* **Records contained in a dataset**

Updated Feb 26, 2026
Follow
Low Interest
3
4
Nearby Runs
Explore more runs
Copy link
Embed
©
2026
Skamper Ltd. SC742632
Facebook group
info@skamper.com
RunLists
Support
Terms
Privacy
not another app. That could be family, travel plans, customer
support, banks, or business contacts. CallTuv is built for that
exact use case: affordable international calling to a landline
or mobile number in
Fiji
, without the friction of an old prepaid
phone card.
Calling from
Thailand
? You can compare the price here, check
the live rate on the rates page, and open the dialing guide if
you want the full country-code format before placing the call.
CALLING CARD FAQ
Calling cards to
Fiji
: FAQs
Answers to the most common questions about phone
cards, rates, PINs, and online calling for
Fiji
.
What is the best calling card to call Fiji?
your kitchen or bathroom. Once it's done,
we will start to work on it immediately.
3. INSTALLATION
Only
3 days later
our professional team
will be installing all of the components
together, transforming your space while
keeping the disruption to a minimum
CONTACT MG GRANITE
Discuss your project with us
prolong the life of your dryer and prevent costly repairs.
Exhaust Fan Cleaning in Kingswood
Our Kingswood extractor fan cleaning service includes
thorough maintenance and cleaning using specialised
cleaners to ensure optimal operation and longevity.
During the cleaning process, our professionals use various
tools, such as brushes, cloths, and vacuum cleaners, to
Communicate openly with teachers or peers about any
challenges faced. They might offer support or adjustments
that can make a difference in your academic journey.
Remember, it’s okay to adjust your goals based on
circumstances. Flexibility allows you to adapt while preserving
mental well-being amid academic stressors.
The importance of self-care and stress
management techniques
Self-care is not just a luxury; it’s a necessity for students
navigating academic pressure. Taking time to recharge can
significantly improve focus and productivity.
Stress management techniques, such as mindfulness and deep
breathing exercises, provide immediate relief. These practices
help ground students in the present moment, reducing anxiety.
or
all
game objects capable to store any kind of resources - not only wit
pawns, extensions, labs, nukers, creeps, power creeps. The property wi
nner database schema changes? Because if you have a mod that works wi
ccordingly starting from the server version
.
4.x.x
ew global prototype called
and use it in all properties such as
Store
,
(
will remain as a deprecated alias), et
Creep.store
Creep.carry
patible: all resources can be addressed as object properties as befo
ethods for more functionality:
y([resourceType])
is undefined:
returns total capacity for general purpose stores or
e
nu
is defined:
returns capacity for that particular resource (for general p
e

--

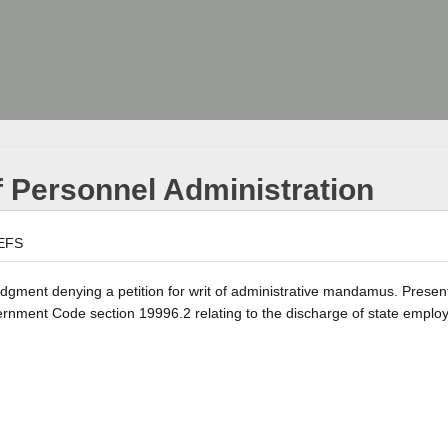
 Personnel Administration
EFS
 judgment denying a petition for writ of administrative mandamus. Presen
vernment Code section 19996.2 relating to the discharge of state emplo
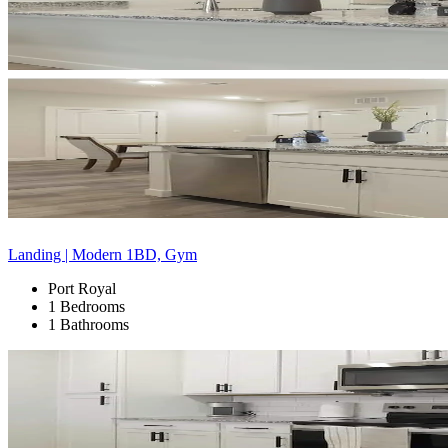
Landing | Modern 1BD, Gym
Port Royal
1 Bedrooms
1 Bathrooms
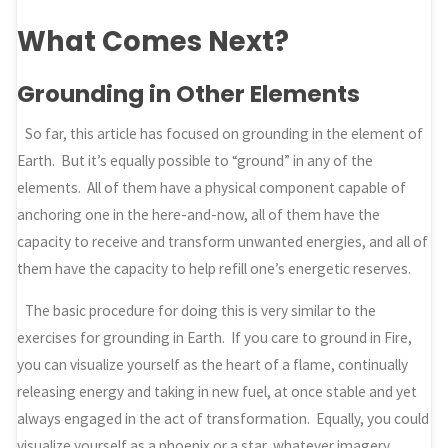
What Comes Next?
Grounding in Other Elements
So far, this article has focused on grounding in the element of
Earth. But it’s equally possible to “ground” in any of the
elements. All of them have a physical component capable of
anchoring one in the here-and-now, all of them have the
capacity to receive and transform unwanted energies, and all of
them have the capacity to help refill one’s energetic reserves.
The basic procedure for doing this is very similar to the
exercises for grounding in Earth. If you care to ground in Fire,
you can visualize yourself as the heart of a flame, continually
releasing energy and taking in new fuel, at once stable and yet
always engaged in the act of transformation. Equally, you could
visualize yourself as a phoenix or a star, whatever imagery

* **Task instructions**
When the line with "The basic procedure" is reached in the data above, begin copying, and stop after the line with "releasing energy and"; copy each line exactly, both ends included.

* **Task response**
The basic procedure for doing this is very similar to the
exercises for grounding in Earth. If you care to ground in Fire,
you can visualize yourself as the heart of a flame, continually
releasing energy and taking in new fuel, at once stable and yet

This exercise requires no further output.